2.2 Matching Advisors

During post‑process after initialization, we collect matching advisors and create a proxy if needed.

@Override
public Object postProcessAfterInitialization(Object bean, String beanName) throws Throwable {
    List<Advisor> matchAdvisors = getMatchedAdvisors(bean, beanName);
    if (CollectionUtils.isNotEmpty(matchAdvisors)) {
        bean = this.createProxy(bean, beanName, matchAdvisors);
    }
    return bean;
}

2.3 Proxy Creation

We generate a dynamic proxy (JDK or CGLIB) that delegates to a chain of advices.

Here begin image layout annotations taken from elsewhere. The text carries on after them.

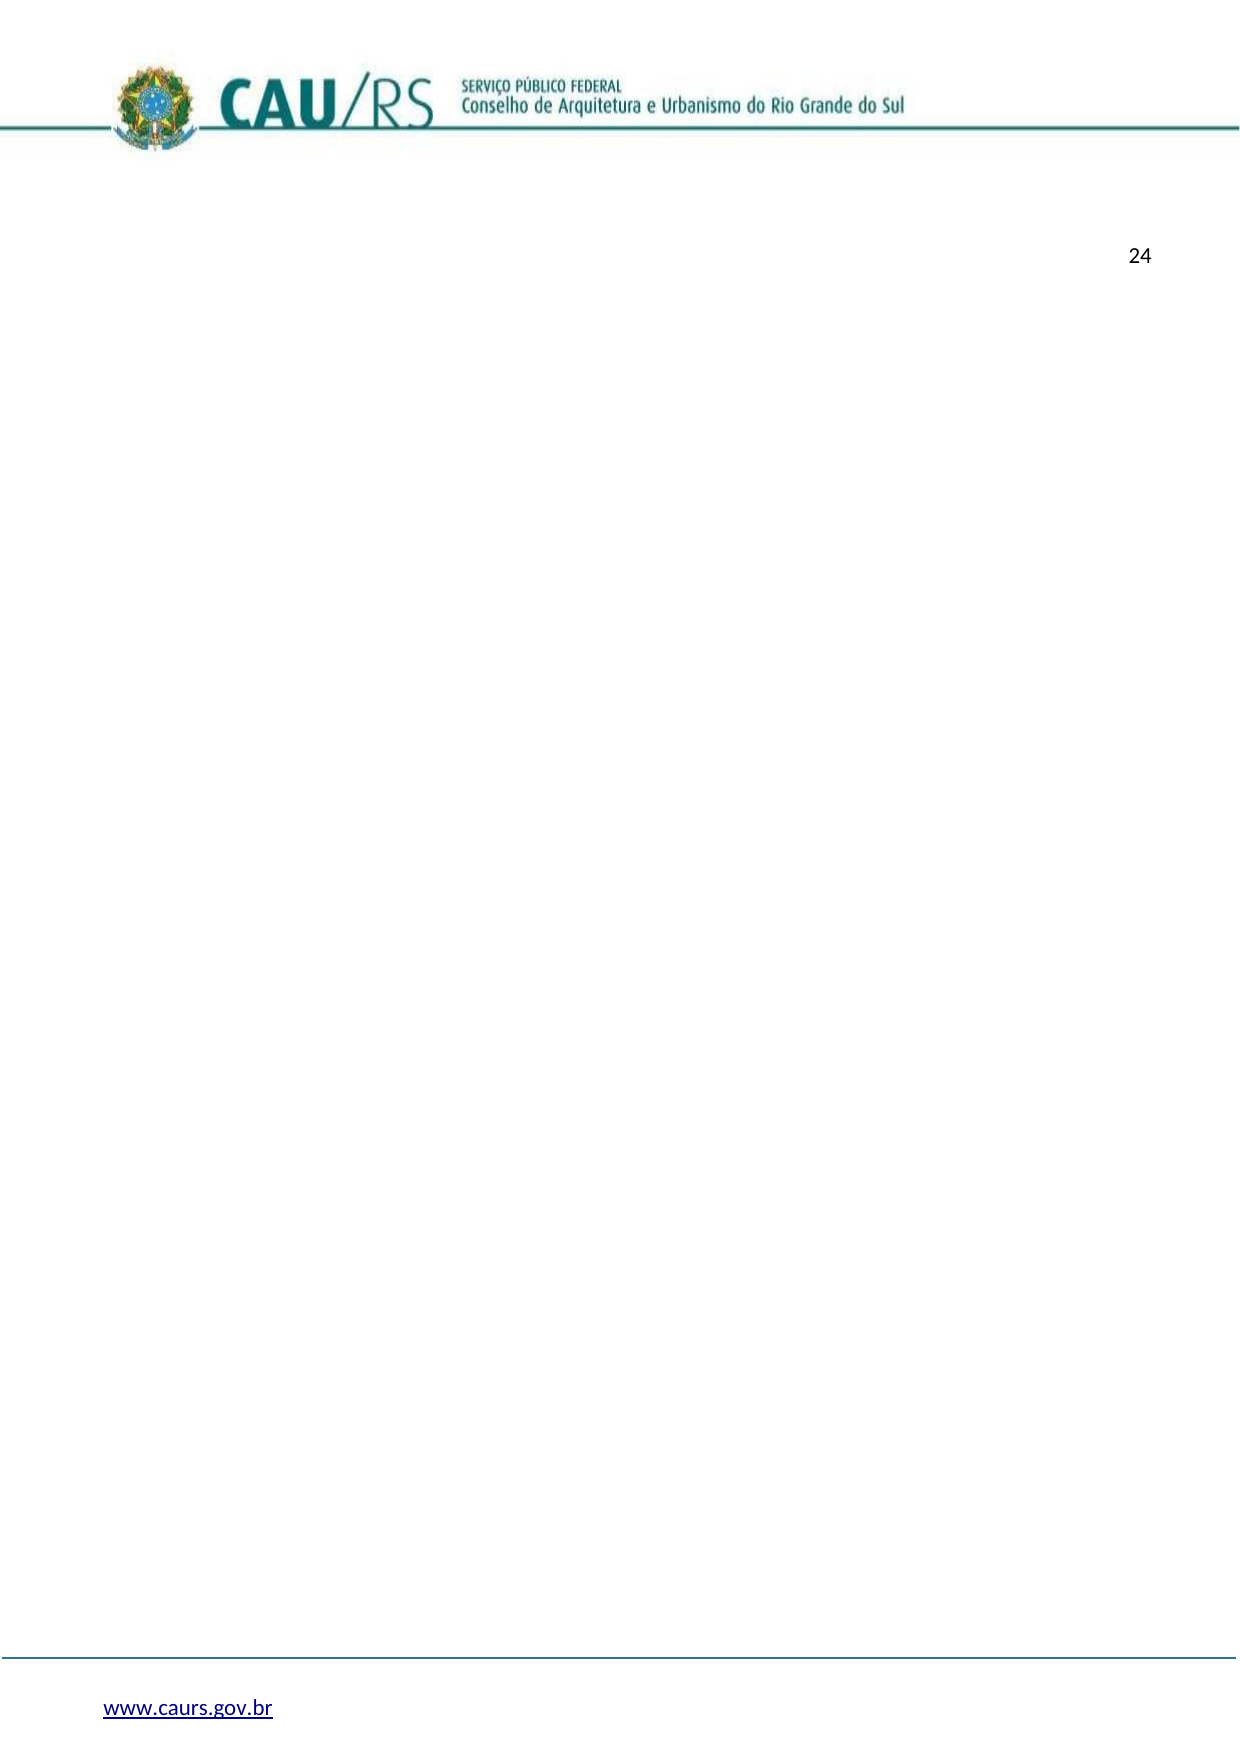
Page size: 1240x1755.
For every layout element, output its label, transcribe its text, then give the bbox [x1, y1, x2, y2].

text 24 [167, 241, 1151, 269]
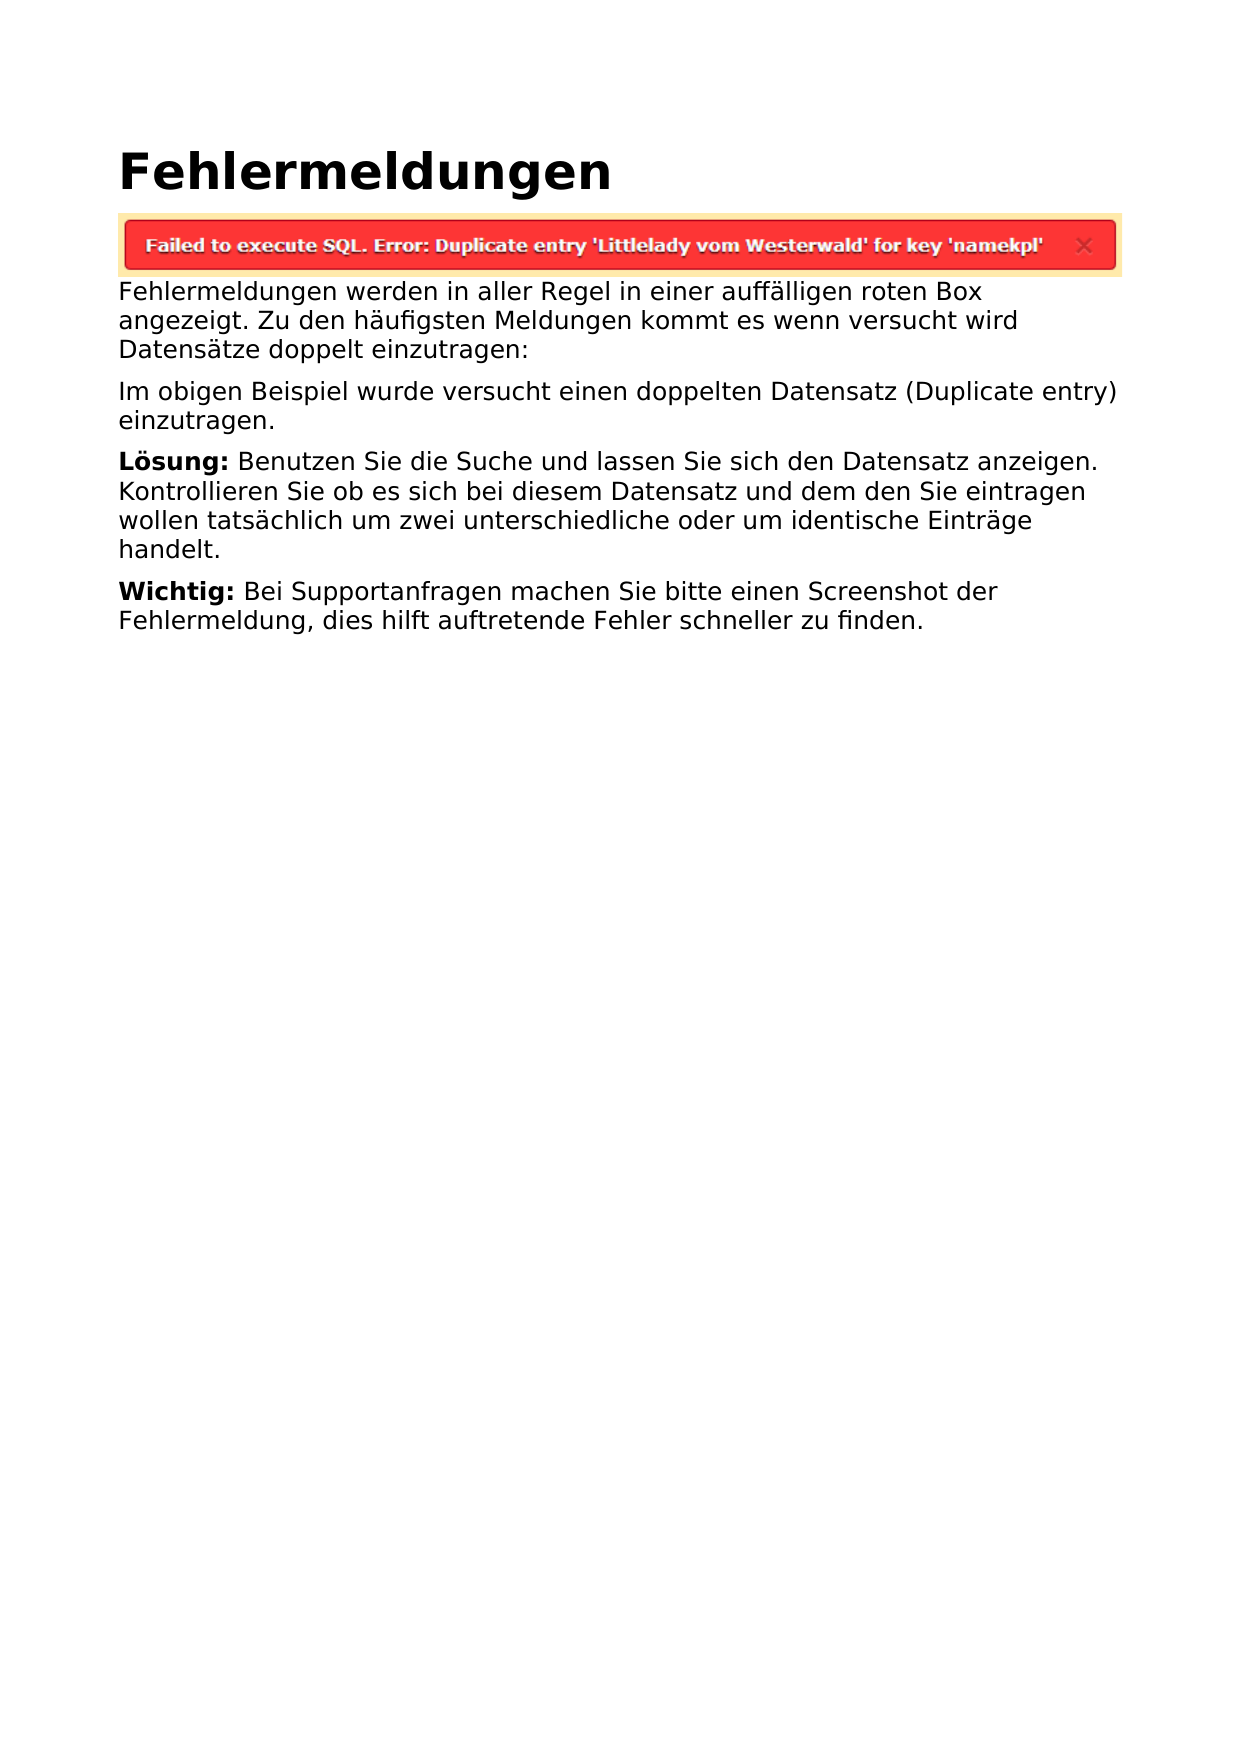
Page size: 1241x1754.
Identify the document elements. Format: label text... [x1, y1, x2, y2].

subtitle Fehlermeldungen [118, 143, 1122, 201]
picture [118, 213, 1123, 277]
text Lösung: Benutzen Sie die Suche und lassen Sie sich den Datensatz anzeigen. Kontrollieren Sie ob es sich bei diesem Datensatz und dem den Sie eintragen wollen tatsächlich um zwei unterschiedliche oder um identische Einträge handelt. [118, 447, 1122, 564]
text Wichtig: Bei Supportanfragen machen Sie bitte einen Screenshot der Fehlermeldung, dies hilft auftretende Fehler schneller zu finden. [118, 577, 1122, 635]
text Fehlermeldungen werden in aller Regel in einer auffälligen roten Box angezeigt. Zu den häufigsten Meldungen kommt es wenn versucht wird Datensätze doppelt einzutragen: [118, 277, 1122, 364]
text Im obigen Beispiel wurde versucht einen doppelten Datensatz (Duplicate entry) einzutragen. [118, 377, 1122, 435]
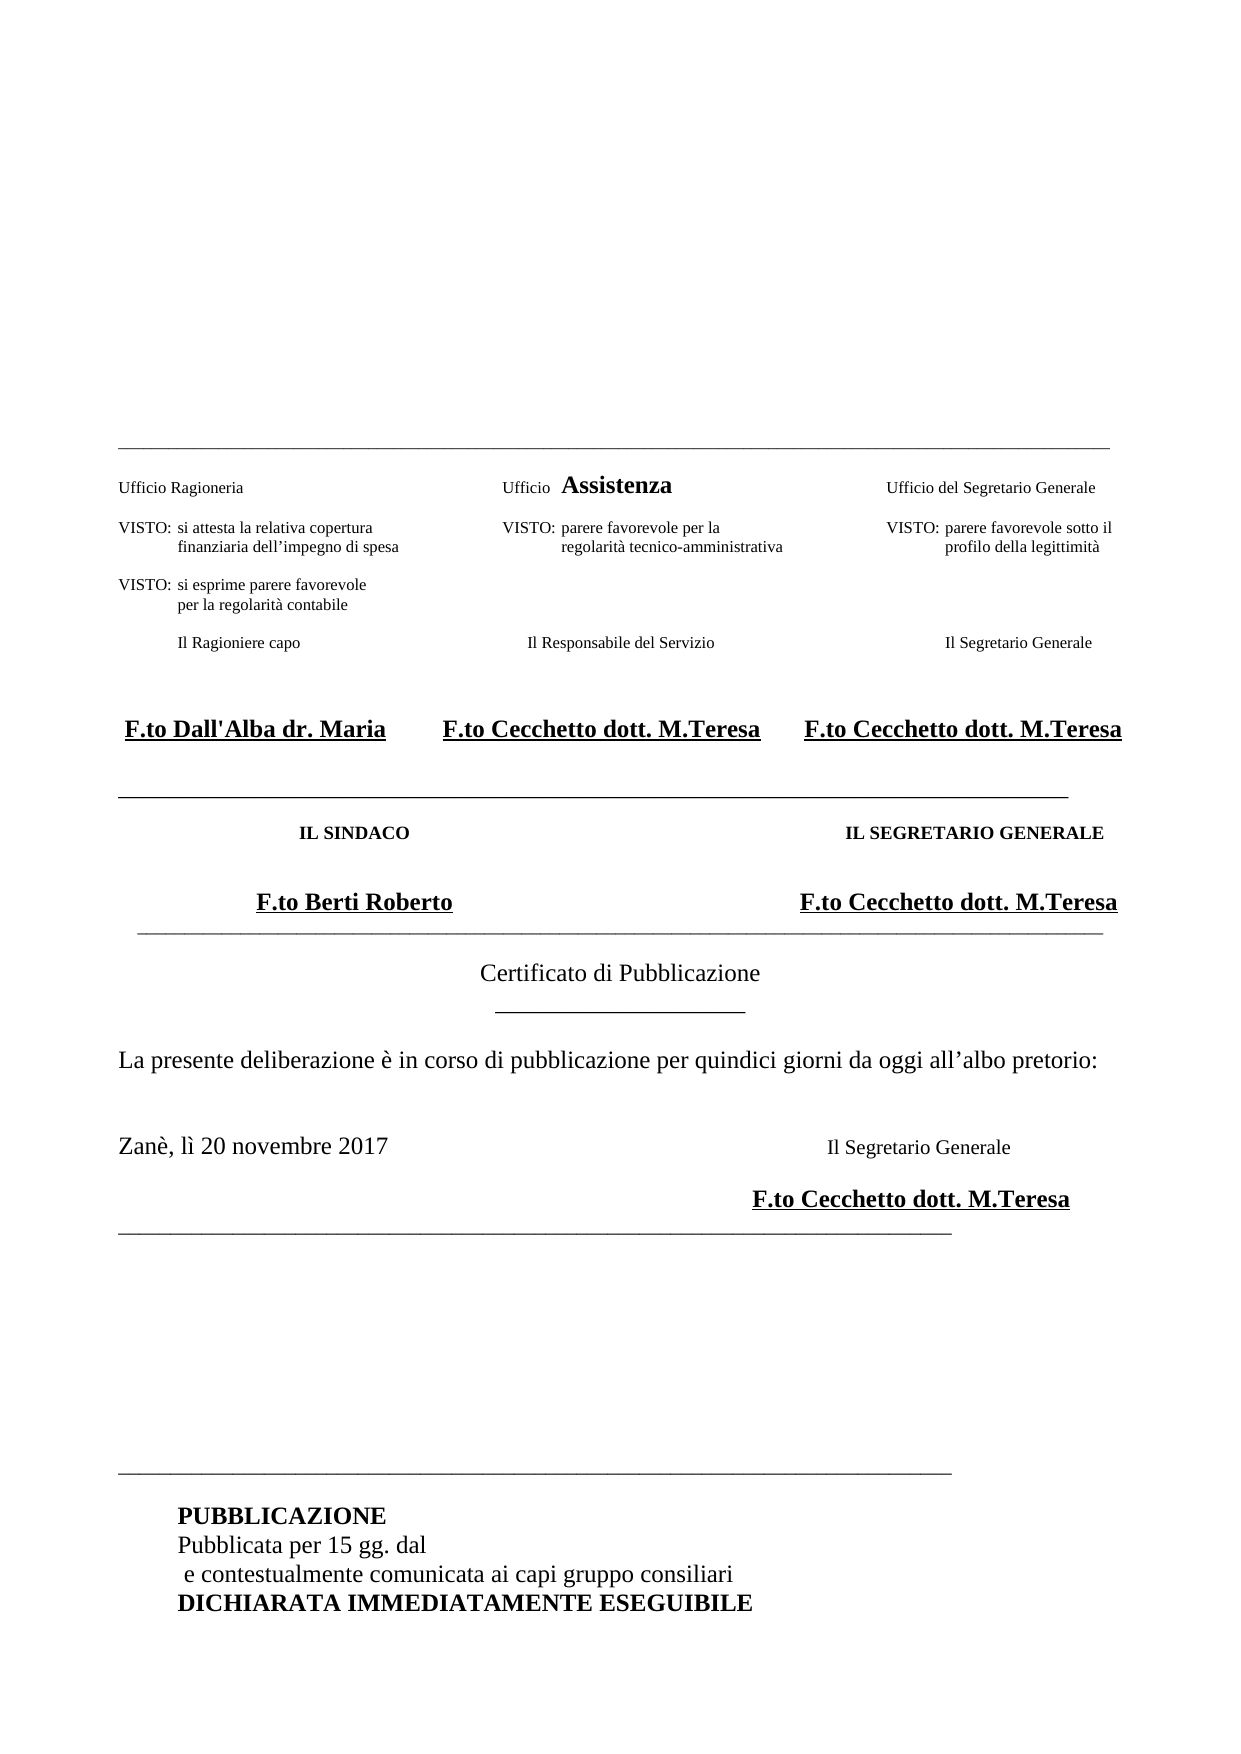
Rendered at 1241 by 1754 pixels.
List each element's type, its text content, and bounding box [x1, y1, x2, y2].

text F.to Berti Roberto F.to Cecchetto dott. M.Teresa [118, 887, 1122, 915]
text F.to Dall'Alba dr. Maria F.to Cecchetto dott. M.Teresa F.to Cecchetto dott. M.Teresa [118, 714, 1122, 743]
text _______________________________________________________________________________________________________ [118, 915, 1122, 937]
text finanziaria dell’impegno di spesa regolarità tecnico-amministrativa profilo della legittimità [118, 537, 1122, 556]
text Ufficio Ragioneria Ufficio Assistenza Ufficio del Segretario Generale [118, 470, 1122, 498]
text F.to Cecchetto dott. M.Teresa ________________________________________________________________________________ [118, 1184, 1122, 1237]
text e contestualmente comunicata ai capi gruppo consiliari [118, 1559, 1122, 1588]
text Zanè, lì 20 novembre 2017 Il Segretario Generale [118, 1131, 1122, 1160]
text VISTO: si attesta la relativa copertura VISTO: parere favorevole per la VISTO: parere favorevole sotto il [118, 518, 1122, 537]
text _______________________________________________________________________________________________________________________ [118, 431, 1122, 451]
text DICHIARATA IMMEDIATAMENTE ESEGUIBILE [118, 1588, 1122, 1616]
text Certificato di Pubblicazione [118, 958, 1122, 987]
text IL SINDACO IL SEGRETARIO GENERALE [118, 822, 1122, 843]
text Pubblicata per 15 gg. dal [118, 1530, 1122, 1559]
text La presente deliberazione è in corso di pubblicazione per quindici giorni da oggi all’albo pretorio: [118, 1045, 1122, 1073]
text PUBBLICAZIONE [118, 1501, 1122, 1530]
text VISTO: si esprime parere favorevole [118, 575, 1122, 594]
text ____________________________________________________________________________ [118, 772, 1122, 800]
text per la regolarità contabile [118, 594, 1122, 613]
text Il Ragioniere capo Il Responsabile del Servizio Il Segretario Generale [118, 633, 1122, 652]
text ________________________________________________________________________________ [118, 1453, 1122, 1477]
text ____________________ [118, 987, 1122, 1016]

2.3.1 Advice Chain Execution

public static Object applyAdvices(Object target, Method method, Object[] args,
                                 List<Advisor> matchAdvisors, Object proxy, BeanFactory beanFactory) throws Throwable {
    List<Object> advices = AopProxyUtils.getShouldApplyAdvices(target.getClass(), method, matchAdvisors, beanFactory);
    if (CollectionUtils.isEmpty(advices)) {
        return method.invoke(target, args);
    } else {
        AopAdviceChainInvocation chain = new AopAdviceChainInvocation(proxy, target, method, args, advices);
        return chain.invoke();
    }
}

2.3.2 Proxy Factory

public interface AopProxyFactory {
    AopProxy createAopProxy(Object bean, String beanName, List<Advisor> matchAdvisors, BeanFactory beanFactory) throws Throwable;
    static AopProxyFactory getDefaultAopProxyFactory() {
        return new DefaultAopProxyFactory();
    }
}

With these components the hand‑written Spring AOP framework is complete.